● **Assignment**
Leaving the pictures aside, return the listing exactly as it appears.

● **Data records**
▶

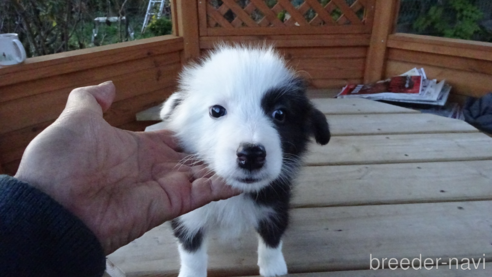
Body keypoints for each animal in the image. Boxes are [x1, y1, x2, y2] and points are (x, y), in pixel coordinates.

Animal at [161, 44, 330, 274]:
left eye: (280, 114)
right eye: (216, 110)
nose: (251, 155)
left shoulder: (275, 201)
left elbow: (272, 238)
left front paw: (273, 267)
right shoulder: (190, 216)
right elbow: (191, 253)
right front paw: (191, 273)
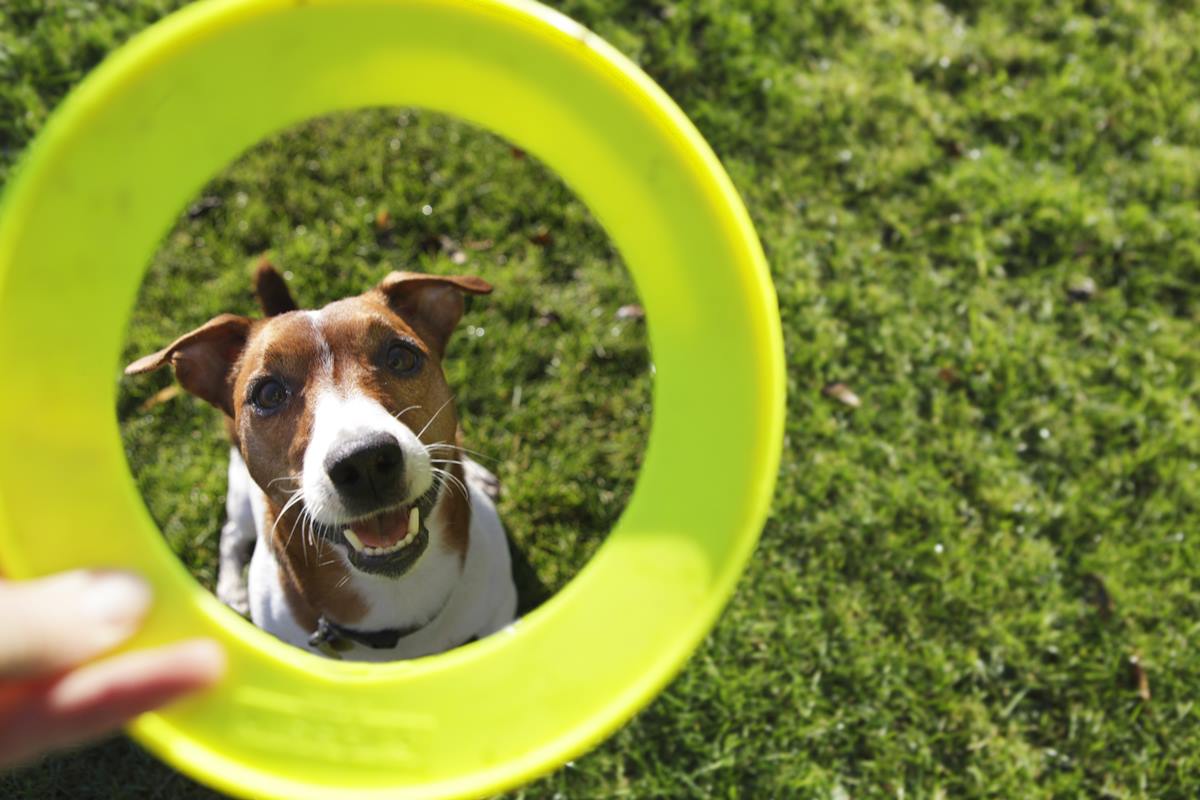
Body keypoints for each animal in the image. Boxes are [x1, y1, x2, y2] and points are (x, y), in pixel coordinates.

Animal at [126, 266, 516, 662]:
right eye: (268, 394)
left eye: (401, 358)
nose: (364, 461)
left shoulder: (501, 608)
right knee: (231, 534)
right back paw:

◀

● **Answer to this task**
Body keypoints for each animal in the image. Boxes are [x1, y1, x2, y2] and points are (x, y), in pixel coordinates.

Animal at [161, 44, 330, 274]:
left eye: (280, 114)
right eye: (216, 110)
nose: (251, 155)
left shoulder: (275, 201)
left elbow: (272, 238)
left front paw: (273, 267)
right shoulder: (190, 216)
right elbow: (191, 253)
right front paw: (191, 273)
Body keypoints for each animal in the image. Boxes are [x1, y1, x2, y2] and points are (x, y), in pixel coordinates.

Animal at [126, 266, 516, 662]:
right eye: (268, 394)
left eye: (401, 358)
nose: (364, 461)
left shoulder: (501, 608)
right knee: (231, 534)
right back paw:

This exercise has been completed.